You'll also hear the spoken-street-name directions. Voice guidance is another reason to use the iPhone with a car mount because it amplifies the phone's sound so you can hear it clearly.

Once you're underway, the instructions should seem familiar if you have any experience with using a GPS for driving. What you might miss with this older Maps app's simplified interface are conveniences like your current speed compared to the speed limit, an estimated time of arrival, and time-to-destination display areas. You can check your ETA and time and distance remaining by tapping the screen while in directions mode, however.

The information will appear at the top of the screen, although it will be too small to be visible from behind the wheel. You can also select the complete route overview from the top-screen bar, or the turn-by-turn street list from an icon at the bottom left of the screen. This Maps app lacks detailed lane guidance, which shows you which lane you should be in as much as a mile before your turn. 

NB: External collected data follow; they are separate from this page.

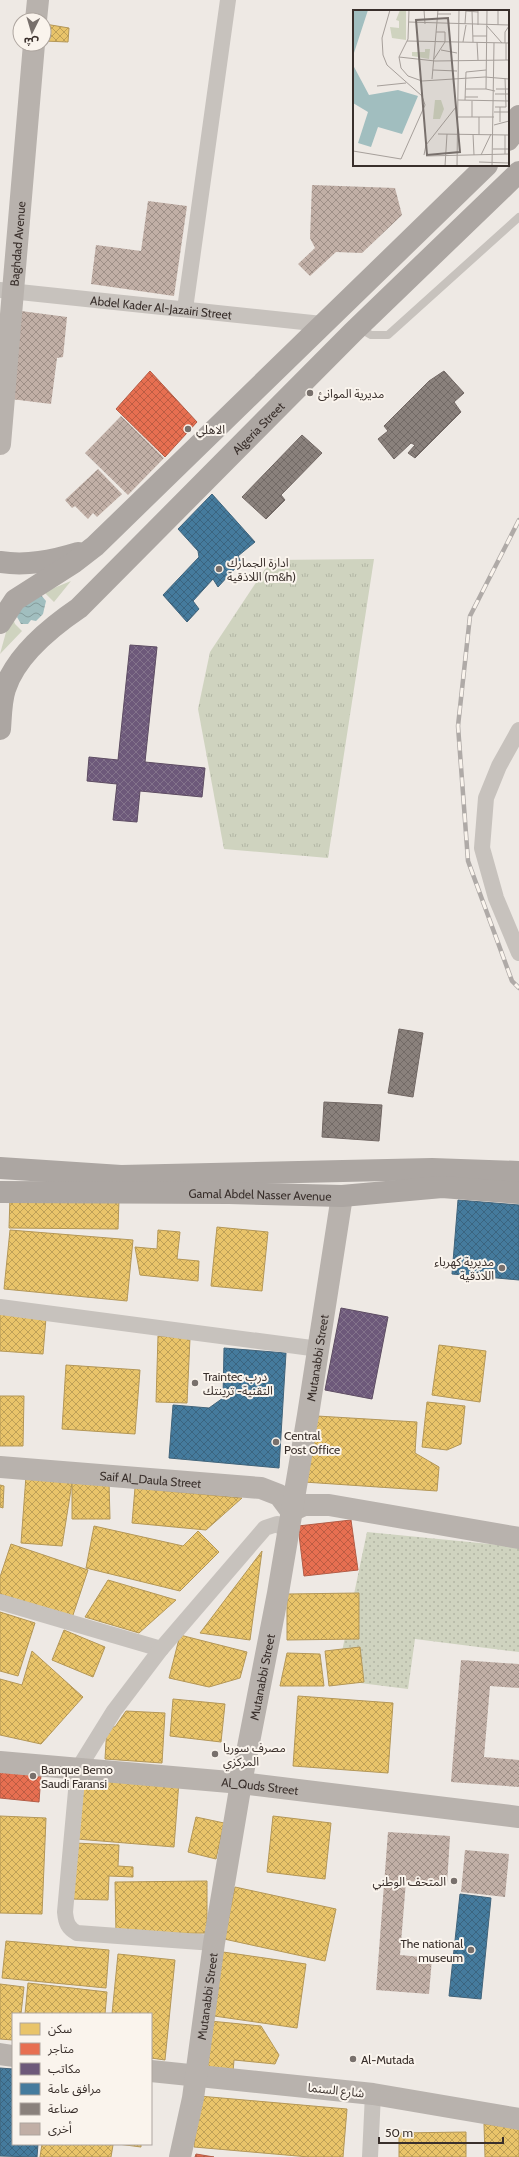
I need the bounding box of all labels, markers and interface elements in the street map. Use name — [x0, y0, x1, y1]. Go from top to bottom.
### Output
inset map — [353, 10, 509, 166]
north arrow — [12, 12, 52, 52]
text: ش — [23, 34, 39, 50]
street label: Baghdad Avenue — [6, 201, 28, 287]
street label: Abdel Kader Al-Jazairi Street — [90, 292, 233, 322]
place label: مديرية الموانئ — [318, 386, 384, 401]
marker: مديرية الموانئ — [305, 388, 315, 398]
street label: Algeria Street — [229, 398, 287, 457]
place label: الاهلي — [196, 422, 225, 439]
marker: الاهلي — [183, 424, 193, 434]
place label: ادارة الجمارك اللاذقية (m&h) — [227, 555, 296, 584]
marker: ادارة الجمارك اللاذقية (m&h) — [214, 564, 224, 574]
street label: Gamal Abdel Nasser Avenue — [188, 1185, 332, 1203]
place label: مديرية كهرباء اللاذقية — [434, 1254, 494, 1283]
marker: مديرية كهرباء اللاذقية — [497, 1263, 507, 1273]
street label: Mutanabbi Street — [303, 1313, 331, 1402]
place label: Traintec درب التقنية- ترينتك — [203, 1369, 273, 1398]
marker: Traintec درب التقنية- ترينتك — [190, 1378, 200, 1388]
place label: Central Post Office — [284, 1428, 340, 1457]
marker: Central Post Office — [271, 1437, 281, 1447]
street label: Saif Al_Daula Street — [99, 1468, 202, 1491]
street label: Mutanabbi Street — [246, 1633, 277, 1722]
place label: مصرف سوريا المركزي — [223, 1740, 286, 1771]
marker: مصرف سوريا المركزي — [210, 1749, 220, 1759]
place label: Banque Bemo Saudi Faransi — [41, 1762, 113, 1791]
marker: Banque Bemo Saudi Faransi — [28, 1771, 38, 1781]
street label: Al_Quds Street — [221, 1774, 299, 1797]
place label: المتحف الوطني — [372, 1874, 446, 1891]
marker: المتحف الوطني — [449, 1876, 459, 1886]
place label: The national museum — [400, 1936, 463, 1965]
marker: The national museum — [466, 1945, 476, 1955]
street label: Mutanabbi Street — [193, 1952, 220, 2041]
legend — [12, 2013, 152, 2145]
text: سكن — [48, 2021, 72, 2036]
text: متاجر — [47, 2041, 74, 2056]
place label: Al-Mutada — [361, 2052, 415, 2067]
marker: Al-Mutada — [348, 2054, 358, 2064]
text: مكاتب — [48, 2061, 81, 2076]
street label: شارع السنما — [307, 2080, 365, 2102]
text: مرافق عامة — [48, 2081, 101, 2097]
text: صناعة — [48, 2101, 78, 2116]
scale bar — [379, 2119, 503, 2145]
text: أخرى — [48, 2121, 72, 2136]
text: 50 m — [385, 2125, 413, 2140]

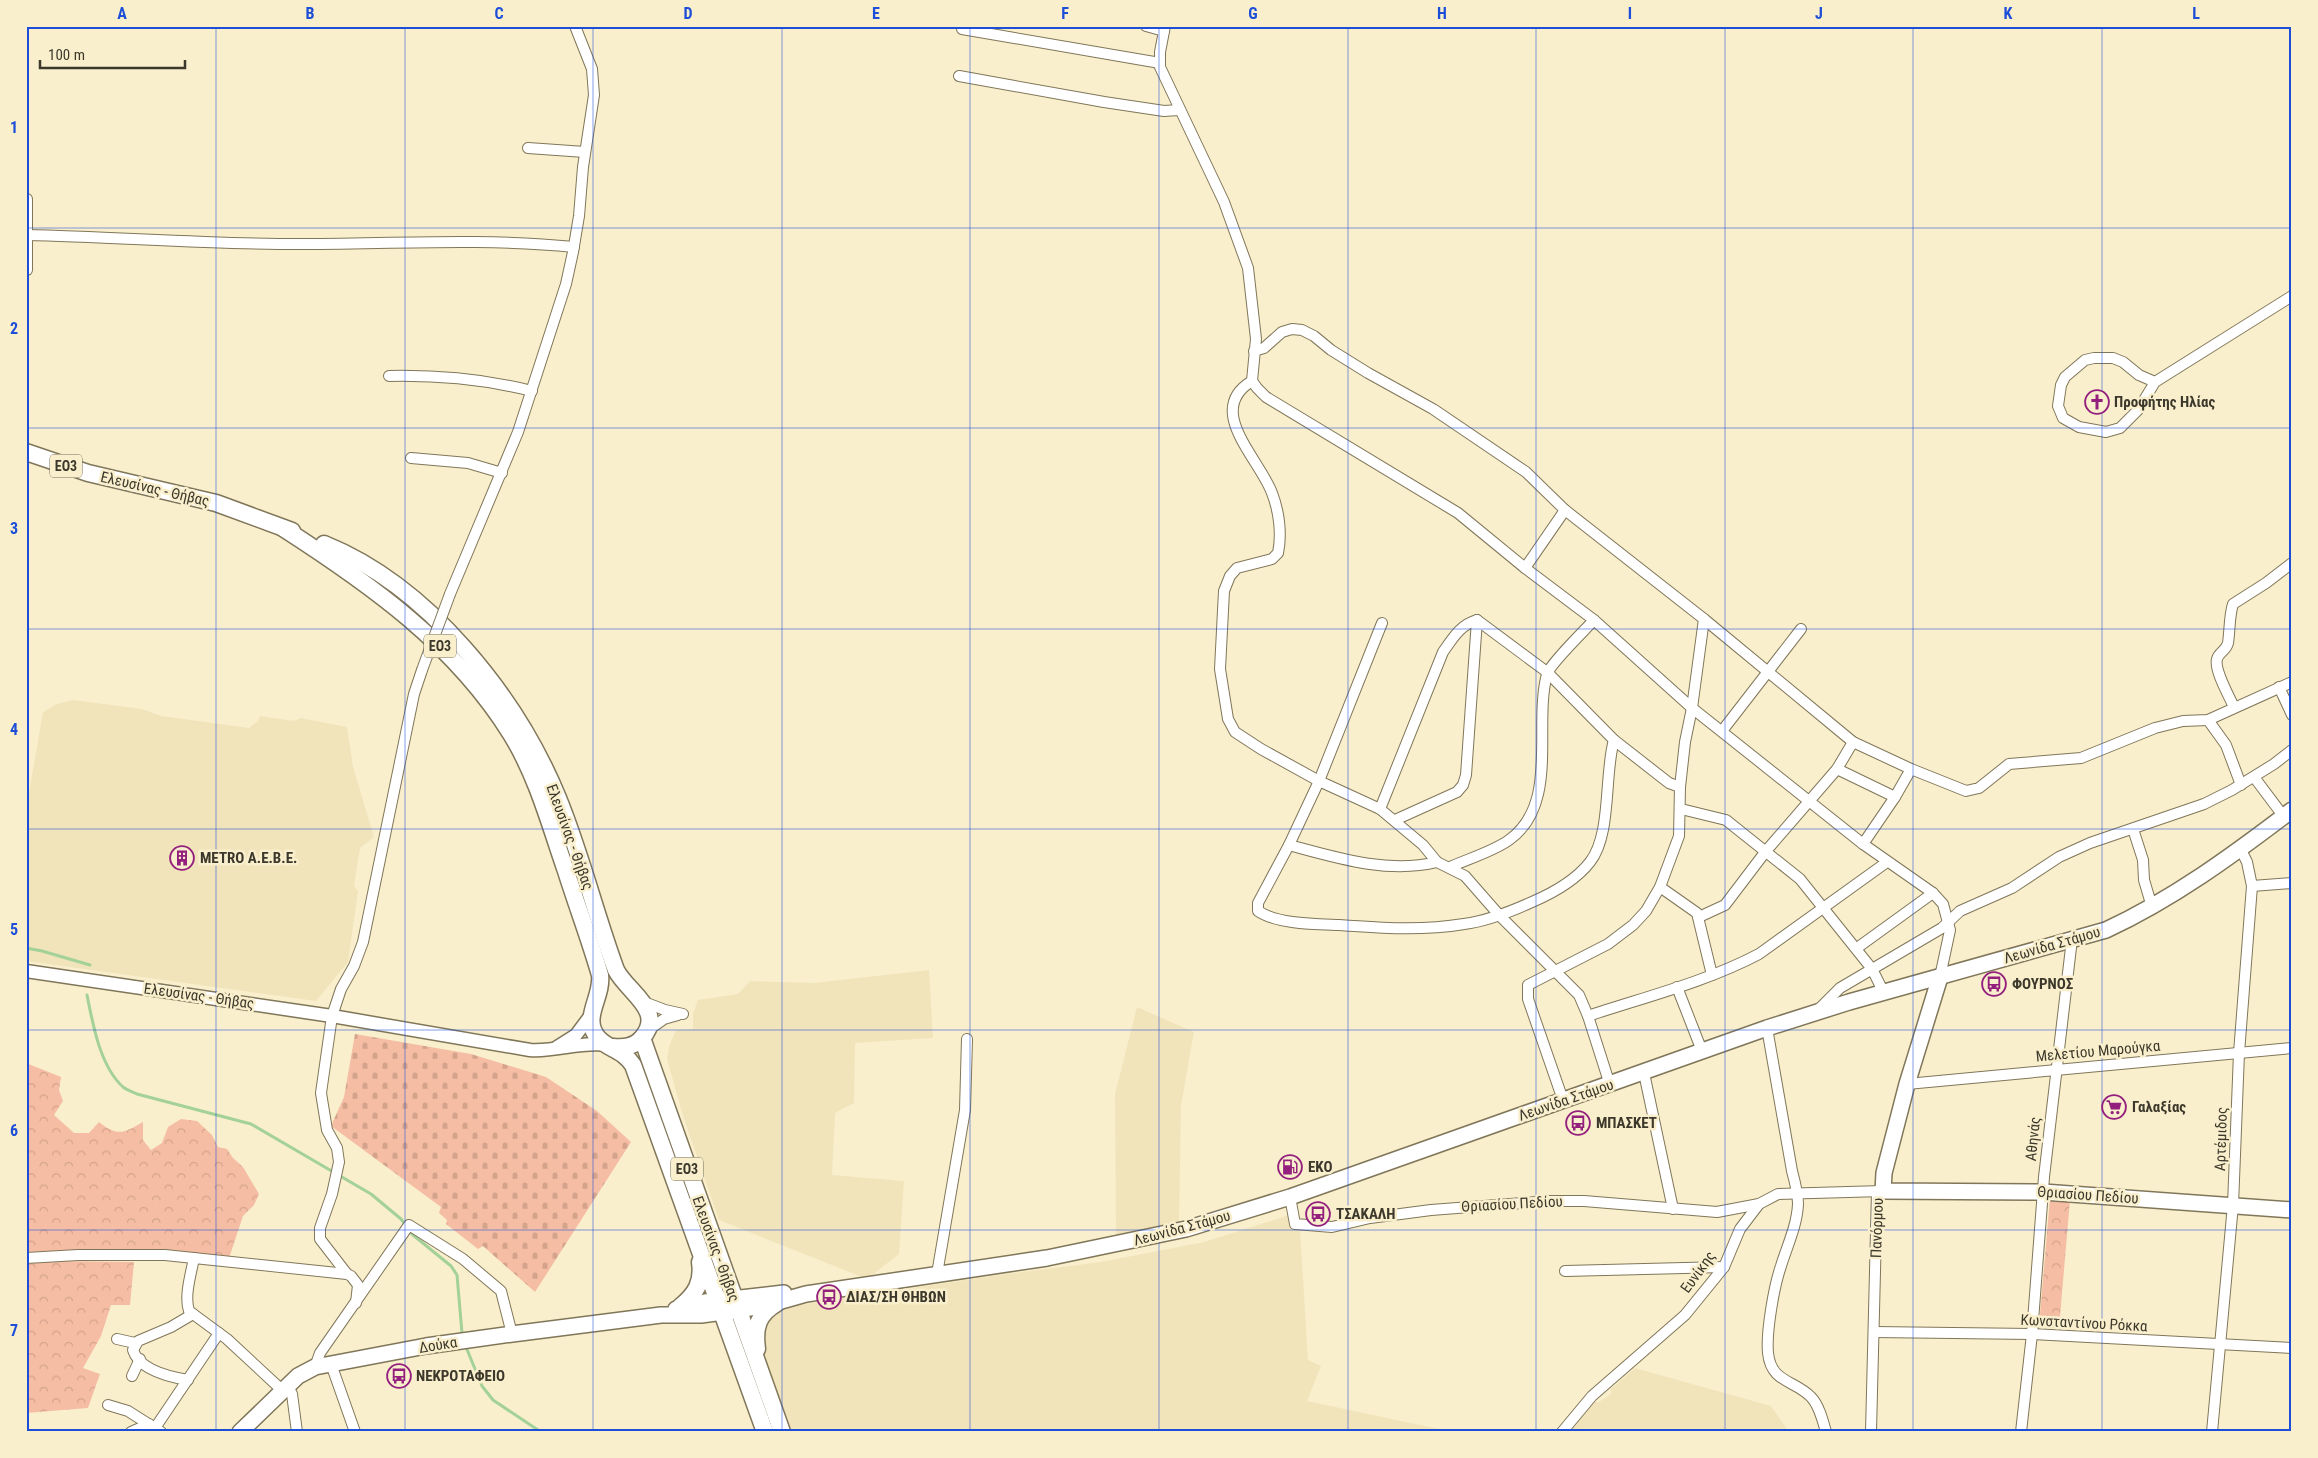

Traffic, Construction and Accident Warnings

Traffic detection and avoidance has evolved from a pricey extra in GPS systems to an expected perk. With a completely connected device such as the iPhone and technical help from TomTom, which pioneered real-time traffic avoidance, Apple had the opportunity to provide top-quality traffic features with the iPhone 5. Apple delivered in a limited way, accurately showing delays on the map and within route overviews with a dotted red line. It shows construction areas, complete with a description of what's going on if you tap on the icon, as well as accident delays and important information such as road and ramp closures.

Maps App and Other Apps

One advantage to using Apple's Maps app for turn-by-turn directions is its relatively good inter-app operability. You can exit to any other app on the phone while you're in turn-by-turn mode and a green "touch to return to navigation" bar will appear at the top of the screen. When you're in Apple's Contacts app, tap on an address to see the destination on the map, then simply touch a little car icon to switch to turn-by-turn driving directions mode. It's also easy to clear a current session to start over or to move on to other tasks, something that's not always easy with all GPS devices. 

On the Road

The Maps app issues clear, spoken directions, and the next-turn information is relatively easy to see when the iPhone is mounted on a windshield mount. It gives adequate advance notice for turns and off-ramps. You might get some brief, odd directions during re-routing that refer to the last turn, even if you're well past the road described. The app will eventually correct itself.